“Thank you for your good opinion, Mike,” returned the smiling Hardie. “What did Pete do, fire you out?”
“No, he said he didn’t know but I was right. It ’ud have been fine to have a captain at Adams’s. We haven’t had one since I’ve been in school. There’s no one else there who’ll ever come near it.” He stopped, and a sudden gleam flashed over his face. “I’ll tell you what to do,” he exclaimed, “make the crew and be crew captain. That’ll be better yet!”
Roger laughed aloud. “Make the Harvard Varsity, why don’t you say? I may make the pair-oar if I’m lucky.”
“You’ll never make anything if you talk like that,” answered shrewd Mike. “You’re as bad as Jason, only the other way round. Jason thinks he’s everything when he isn’t anything, and you tell people you aren’t anything, and they believe you! You tell it and act it both. That’s not the way to do.”
And Hardie, being an open-minded youth, accepted this wisdom from the lips of a babe, and resolved immediately that he wouldn’t act the incapable any more, even if he must needs remain such. He didn’t tell Mike so, however; that would be throwing improper encouragement to small boys who criticised their betters. Instead, he gave a sudden jerk to the visor of the boy’s cap that brought it forward on his nose, and said reprovingly: “There’s one thing certain, Mike, you’ll never suffer from over-modesty. Now don’t say anything more about the football captain. Horr’s elected, and we’re all going to help him the best we can.”
“Sure!” answered Mike, as he calmly restored his cap to the proper place. “Don’t you suppose I know enough for that? I wouldn’t say what I did to any one but you.”
Dunn went to his first Friday in high feather, picturing to himself in advance the conquests he should make. Dancing, he felt, was his strong point. But Trask and Wilmot, the head ushers for the day, had laid strict commands on their subordinates, and Jason was introduced to none but “pills.” He did not suspect this fact until the afternoon was two-thirds gone, when after beseeching three ushers in succession to present him to Molly Randolph, a much talked-of “queen,” and being put off with flimsy pretexts, he at last discovered that there was a plot against his dignity.
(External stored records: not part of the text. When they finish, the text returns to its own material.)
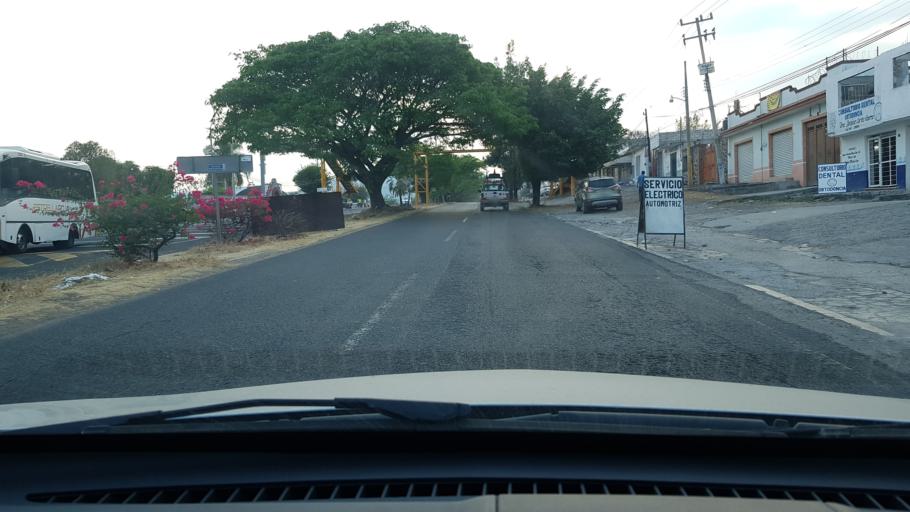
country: MX
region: Morelos
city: Yautepec
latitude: 18.8701
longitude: -99.0806
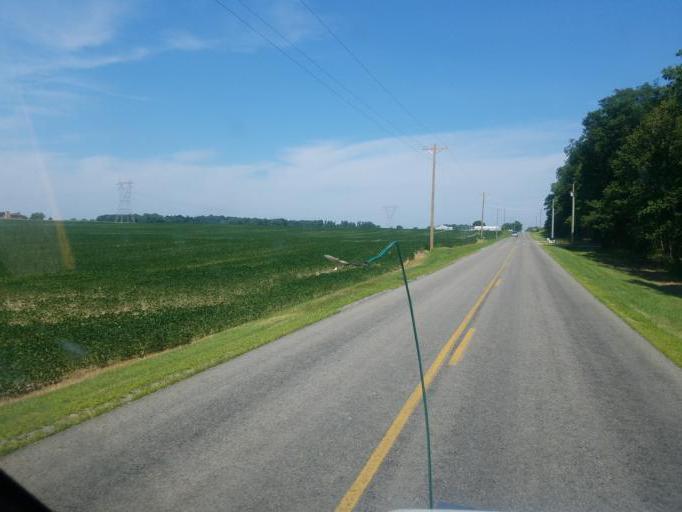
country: US
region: Ohio
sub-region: Shelby County
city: Jackson Center
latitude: 40.4976
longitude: -84.0847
After that he sulked in the corner to which ungallant youths retired when the attractive partners were taken and only pills remained disengaged. Hardie, blest beyond his deserts, made the acquaintance of numerous favorites and danced the german with Helen Talbot, who amused him with a vivacious narrative of certain disputes with Joe, in which, with the help of her older brother, she came out victorious. Miss Helen vanquished Roger also, for she got him to promise her a football hatband, which, as she frankly confessed, “Joe would never give me in the world.”
CHAPTER XVII
A KINDLED AMBITION
Westcott’s was in some ways a bit old-fashioned. Holidays were grudgingly given, visitors were not suffered to intrude on recitations, and every school day was made a working day, with enforced privileges on Saturdays if the week’s work was not satisfactorily done. Scholastic flummery, the advertising quackery of shows and visitors’ days and special programmes, found no favor with the authorities. If any exception is to be made to this general rule, it must apply to the day on which school closed for the Christmas holidays, when for half an hour at the close of recitations the boys themselves took charge of the schoolroom, and celebrated in their own way their approaching liberty and their loyalty to the school.